Indeed, Greylock’s parent agency NCYF had multiple troubled facilities. One, called Empire Group Home, was closed by the state in 2019 after numerous violations and a freeze on admissions. Another, Kidbuilders Group Home, remains open but racked up 74 cited violations from 2016 to 2025 and is under intensified monitoring now. This suggests a pattern of systemic issues not confined to one home or one rogue employee. As one 15-year-old who previously lived at Greylock put it, “I thought the Springfield streets were safer than that program.”
Demanding Accountability and Reform
The story of Greylock and Xavier Cruz has sparked outrage and demands for change. Advocacy groups and lawyers are calling for a top-to-bottom review of Massachusetts DCF and the private contractors it entrusts with children. How was a facility with one of the worst compliance records allowed to keep operating? Why were earlier reports of misconduct not taken more seriously? Who will be held accountable for the suffering of the children at Greylock, not only the alleged rapist but the supervisors and officials who failed to stop the abuse?
Some steps are already underway. In the wake of public outcry, the Department of Early Education and Care announced it is revising regulations for group homes to strengthen oversight. There is talk of tightening background check policies and improving staff training requirements. Yet Massachusetts is a state known for progressive values and relatively high social service spending, and it has repeatedly fallen short in safeguarding its most vulnerable children. Even a Massachusetts Appeals Court judge recently voiced frustration at DCF’s failures, saying in open court that if the Commonwealth cannot protect these children, he is not sure what the constitutional basis is for taking them away from parents. In other words, removing a child from a neglectful or abusive home only to subject them to abuse in foster care or a group home is an unacceptable betrayal of the public trust.
Real reform will require not just new rules on paper, but real investment in the people who care for these kids day to day. That means better pay, training, and support for child welfare workers. It means holding private contractors like NCYF accountable. It also means DCF must improve how it monitors placements and responds at the first sign of danger, rather than the last.
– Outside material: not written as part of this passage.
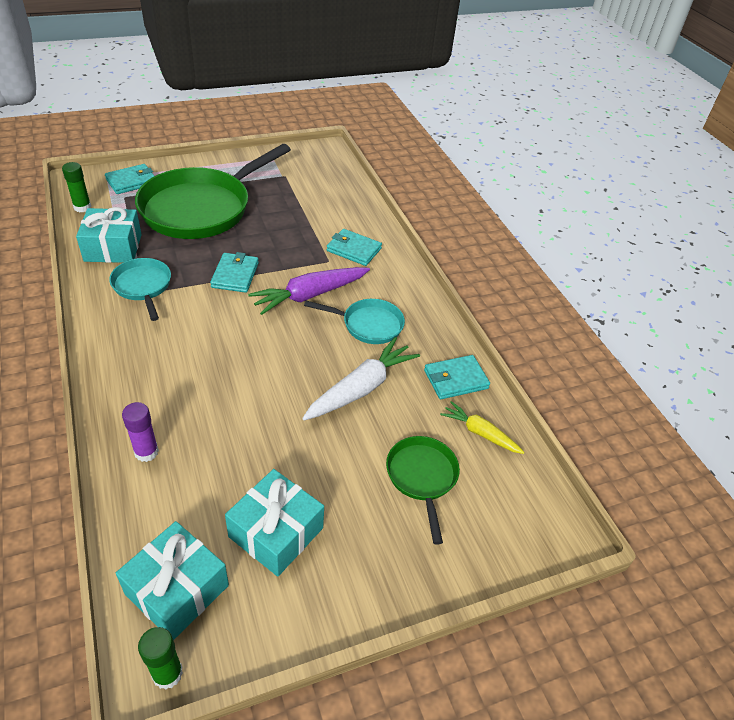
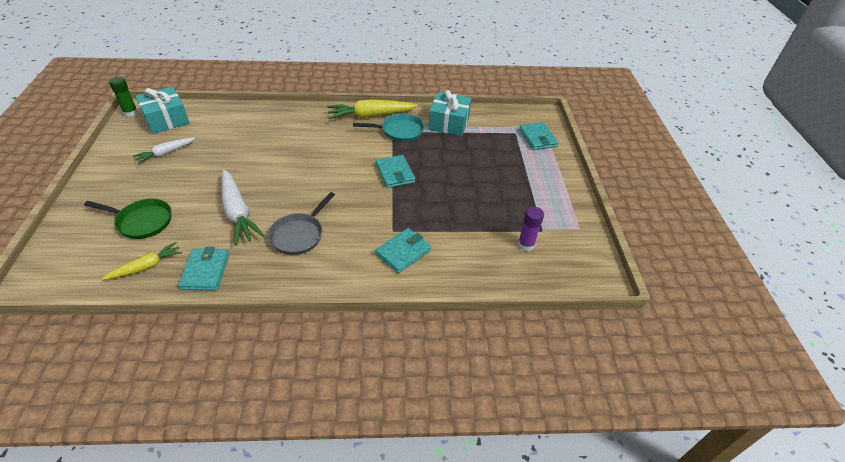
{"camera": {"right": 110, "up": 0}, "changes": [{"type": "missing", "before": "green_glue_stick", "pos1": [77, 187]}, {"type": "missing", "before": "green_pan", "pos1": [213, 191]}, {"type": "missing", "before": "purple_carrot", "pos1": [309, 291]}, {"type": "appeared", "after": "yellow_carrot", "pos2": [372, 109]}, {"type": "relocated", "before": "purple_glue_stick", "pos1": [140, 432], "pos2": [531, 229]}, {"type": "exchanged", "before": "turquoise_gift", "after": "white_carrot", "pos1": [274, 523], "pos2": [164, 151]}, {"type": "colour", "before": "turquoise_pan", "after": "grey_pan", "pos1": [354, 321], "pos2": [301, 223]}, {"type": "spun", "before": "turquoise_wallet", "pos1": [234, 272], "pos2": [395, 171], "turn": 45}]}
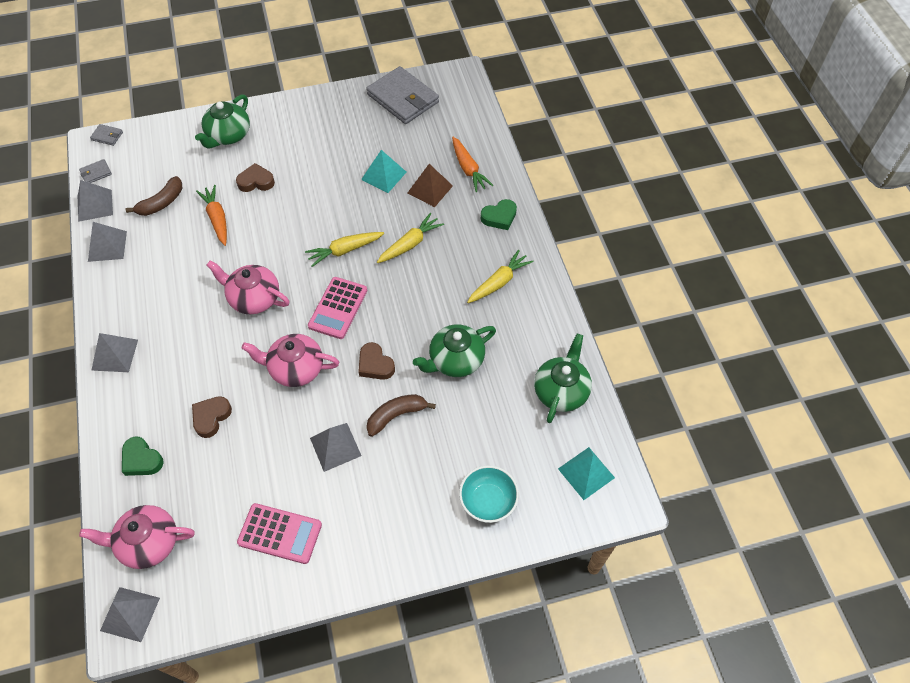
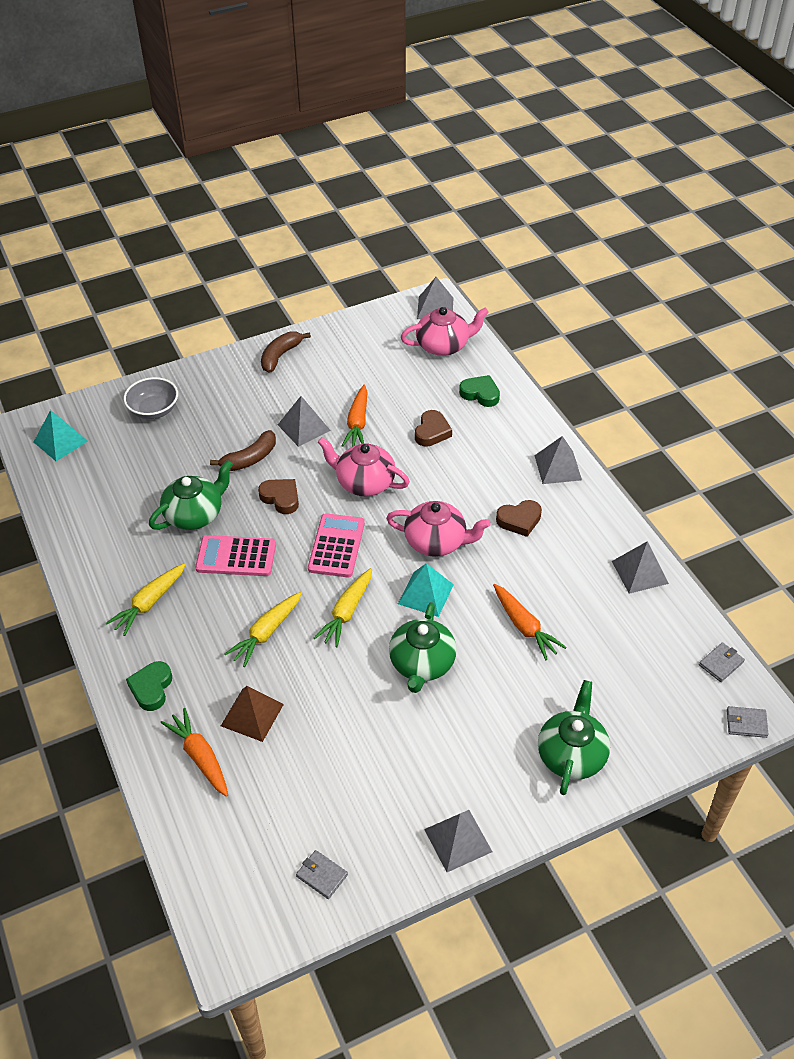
{"camera": {"right": 170, "up": -10}, "changes": [{"type": "appeared", "after": "orange_carrot", "pos2": [355, 416]}, {"type": "relocated", "before": "grey_pyramid", "pos1": [95, 201], "pos2": [458, 841]}, {"type": "relocated", "before": "brown_banana", "pos1": [154, 196], "pos2": [286, 352]}, {"type": "relocated", "before": "brown_heart", "pos1": [255, 177], "pos2": [519, 518]}, {"type": "relocated", "before": "pink_calculator", "pos1": [279, 533], "pos2": [235, 555]}, {"type": "relocated", "before": "turquoise_pyramid", "pos1": [383, 171], "pos2": [426, 590]}, {"type": "relocated", "before": "green_teapot", "pos1": [563, 378], "pos2": [423, 647]}, {"type": "colour", "before": "turquoise_bowl", "after": "grey_bowl", "pos1": [489, 494], "pos2": [151, 398]}, {"type": "spun", "before": "pink_teapot", "pos1": [290, 360], "pos2": [364, 466], "turn": -150}, {"type": "spun", "before": "yellow_carrot", "pos1": [344, 249], "pos2": [343, 607], "turn": 150}, {"type": "spun", "before": "green_heart", "pos1": [499, 214], "pos2": [149, 686], "turn": -45}, {"type": "size", "before": "grey_wallet", "pos1": [402, 95], "pos2": [322, 874], "scale": 0.42}]}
Most importantly, the voices of youth and families who have experienced these failures need to be heard. The Greylock scandal is a painful reminder that we, as a society, owe these children better. A group home is supposed to be a refuge for kids healing from trauma. Turning it into yet another place of trauma is unforgivable.
In memory of the courage of that 14-year-old girl who ran barefoot to find help, and on behalf of all the kids still in the system, we must demand change. Greylock should never happen again. Only by exposing these ugly truths can we begin to ensure a safer future for children in state care. The time for DCF and our leaders to act is now, before the next tragedy unfolds.